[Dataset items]
........
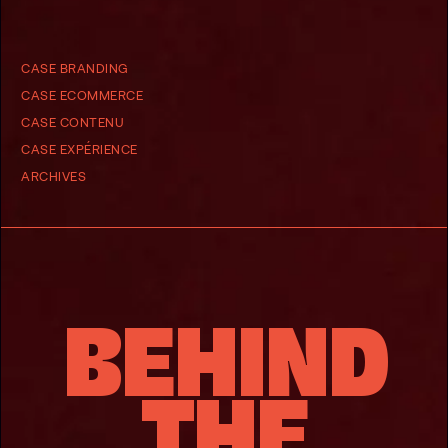
CASE BRANDING
CASE ECOMMERCE
CASE CONTENU
CASE EXPÉRIENCE
ARCHIVES
BEHIND
THE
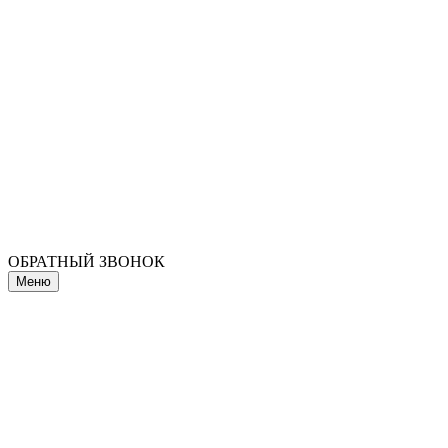
ОБРАТНЫЙ ЗВОНОК
Меню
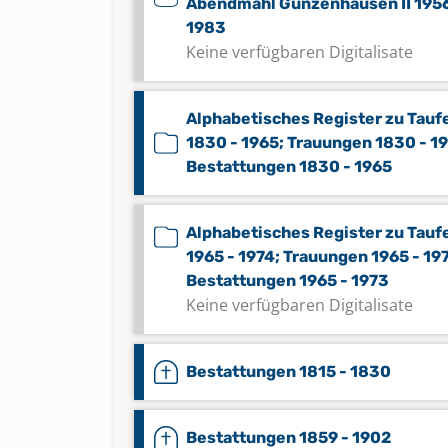
Abendmahl Gunzenhausen II 1956
1983
Keine verfügbaren Digitalisate
Alphabetisches Register zu Tauf
1830 - 1965; Trauungen 1830 - 1
Bestattungen 1830 - 1965
Alphabetisches Register zu Tauf
1965 - 1974; Trauungen 1965 - 19
Bestattungen 1965 - 1973
Keine verfügbaren Digitalisate
Bestattungen 1815 - 1830
Bestattungen 1859 - 1902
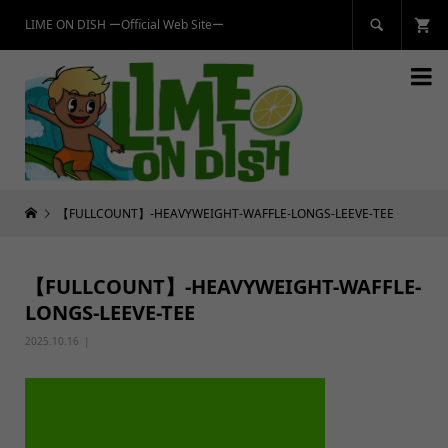
LIME ON DISH ーOfficial Web Siteー


【FULLCOUNT】-HEAVYWEIGHT-WAFFLE-LONGS-LEEVE-TEE
【FULLCOUNT】-HEAVYWEIGHT-WAFFLE-
LONGS-LEEVE-TEE
2025.10.16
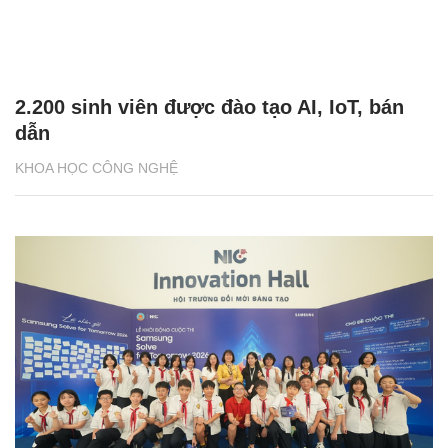
2.200 sinh viên được đào tạo AI, IoT, bán
dẫn
KHOA HỌC CÔNG NGHỆ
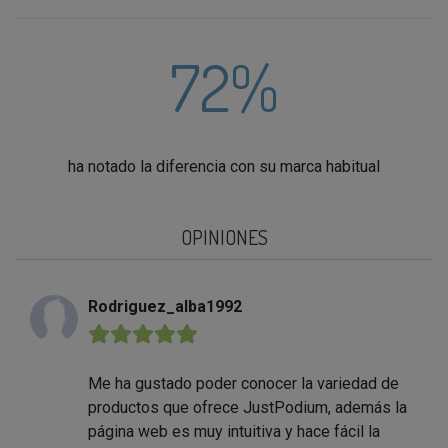
72%
ha notado la diferencia con su marca habitual
OPINIONES
Rodriguez_alba1992
★★★★★
Me ha gustado poder conocer la variedad de
productos que ofrece JustPodium, además la
página web es muy intuitiva y hace fácil la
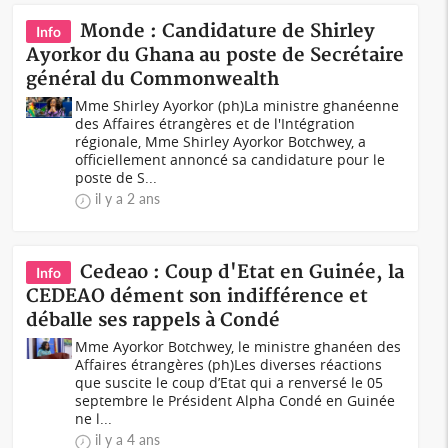
Monde : Candidature de Shirley
Info
Ayorkor du Ghana au poste de Secrétaire
général du Commonwealth
Mme Shirley Ayorkor (ph)La ministre ghanéenne
des Affaires étrangères et de l'Intégration
régionale, Mme Shirley Ayorkor Botchwey, a
officiellement annoncé sa candidature pour le
poste de S...
il y a 2 ans
Cedeao : Coup d'Etat en Guinée, la
Info
CEDEAO dément son indifférence et
déballe ses rappels à Condé
Mme Ayorkor Botchwey, le ministre ghanéen des
Affaires étrangères (ph)Les diverses réactions
que suscite le coup d’Etat qui a renversé le 05
septembre le Président Alpha Condé en Guinée
ne l...
il y a 4 ans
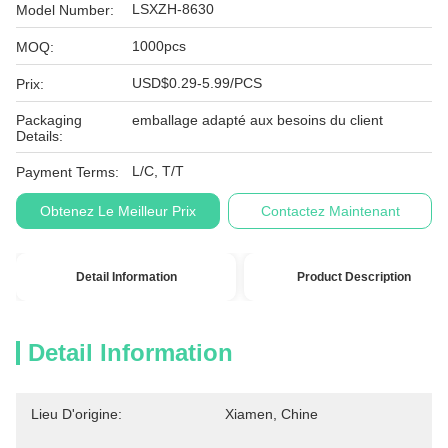
LSXZH-8630
Model Number:
1000pcs
MOQ:
USD$0.29-5.99/PCS
Prix:
Packaging
emballage adapté aux besoins du client
Details:
L/C, T/T
Payment Terms:
Obtenez Le Meilleur Prix
Contactez Maintenant
Detail Information
Product Description
Detail Information
Lieu D'origine:
Xiamen, Chine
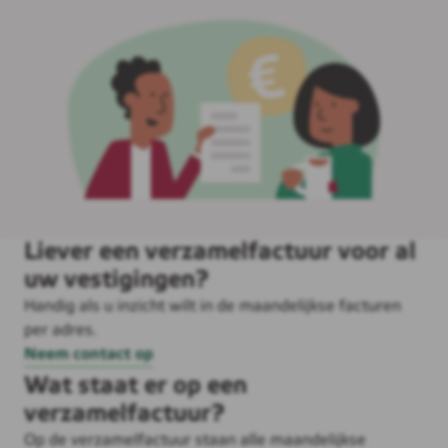
Liever een verzamelfactuur voor al
uw vestigingen?
Handig als u inzicht wilt in de maandelijkse facturen
per adres.
Neem contact op
Wat staat er op een
verzamelfactuur?
Op de verzamelfactuur staan alle maandelijkse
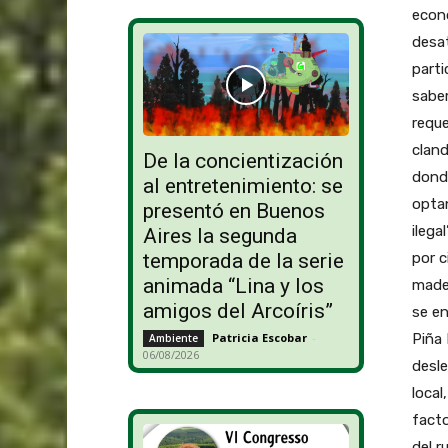
econó
desat
parti
sabem
reque
cland
De la concientización
dond
al entretenimiento: se
optan
presentó en Buenos
ilega
Aires la segunda
por c
temporada de la serie
animada “Lina y los
mader
amigos del Arcoíris”
se e
Piña 
Patricia Escobar
-
Ambiente
06/08/2026
desle
local
fact
del r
........
WORK INSTRUCTIONS →
Please repeat the listing above, swapping "Detail Information" for "Product Details" everywhere it occurs and keeping every other line unchanged. Leave the pictures out of your answer.

ANSWER SPACE →
CASE BRANDING
CASE ECOMMERCE
CASE CONTENU
CASE EXPÉRIENCE
ARCHIVES
BEHIND
THE
ОБРАТНЫЙ ЗВОНОК
Меню
Abendmahl Gunzenhausen II 1956
1983
Keine verfügbaren Digitalisate
Alphabetisches Register zu Tauf
1830 - 1965; Trauungen 1830 - 1
Bestattungen 1830 - 1965
Alphabetisches Register zu Tauf
1965 - 1974; Trauungen 1965 - 19
Bestattungen 1965 - 1973
Keine verfügbaren Digitalisate
Bestattungen 1815 - 1830
Bestattungen 1859 - 1902
LIME ON DISH ーOfficial Web Siteー


【FULLCOUNT】-HEAVYWEIGHT-WAFFLE-LONGS-LEEVE-TEE
【FULLCOUNT】-HEAVYWEIGHT-WAFFLE-
LONGS-LEEVE-TEE
2025.10.16
2.200 sinh viên được đào tạo AI, IoT, bán
dẫn
KHOA HỌC CÔNG NGHỆ
72%
ha notado la diferencia con su marca habitual
OPINIONES
Rodriguez_alba1992
★★★★★
Me ha gustado poder conocer la variedad de
productos que ofrece JustPodium, además la
página web es muy intuitiva y hace fácil la
Monde : Candidature de Shirley
Info
Ayorkor du Ghana au poste de Secrétaire
général du Commonwealth
Mme Shirley Ayorkor (ph)La ministre ghanéenne
des Affaires étrangères et de l'Intégration
régionale, Mme Shirley Ayorkor Botchwey, a
officiellement annoncé sa candidature pour le
poste de S...
il y a 2 ans
Cedeao : Coup d'Etat en Guinée, la
Info
CEDEAO dément son indifférence et
déballe ses rappels à Condé
Mme Ayorkor Botchwey, le ministre ghanéen des
Affaires étrangères (ph)Les diverses réactions
que suscite le coup d’Etat qui a renversé le 05
septembre le Président Alpha Condé en Guinée
ne l...
il y a 4 ans
LSXZH-8630
Model Number:
1000pcs
MOQ:
USD$0.29-5.99/PCS
Prix:
Packaging
emballage adapté aux besoins du client
Details:
L/C, T/T
Payment Terms:
Obtenez Le Meilleur Prix
Contactez Maintenant
Product Details
Product Description
Product Details
Lieu D'origine:
Xiamen, Chine
Liever een verzamelfactuur voor al
uw vestigingen?
Handig als u inzicht wilt in de maandelijkse facturen
per adres.
Neem contact op
Wat staat er op een
verzamelfactuur?
Op de verzamelfactuur staan alle maandelijkse
econó
desat
parti
sabem
reque
cland
De la concientización
dond
al entretenimiento: se
optan
presentó en Buenos
ilega
Aires la segunda
por c
temporada de la serie
animada “Lina y los
mader
amigos del Arcoíris”
se e
Piña 
Patricia Escobar
-
Ambiente
06/08/2026
desle
local
fact
del r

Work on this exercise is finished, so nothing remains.